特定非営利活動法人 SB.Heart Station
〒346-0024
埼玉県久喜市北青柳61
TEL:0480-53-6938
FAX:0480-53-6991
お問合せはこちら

________________

What you should do: Go through the listing above and copy each line exactly.

Result for this exercise:
特定非営利活動法人 SB.Heart Station
〒346-0024
埼玉県久喜市北青柳61
TEL:0480-53-6938
FAX:0480-53-6991
お問合せはこちら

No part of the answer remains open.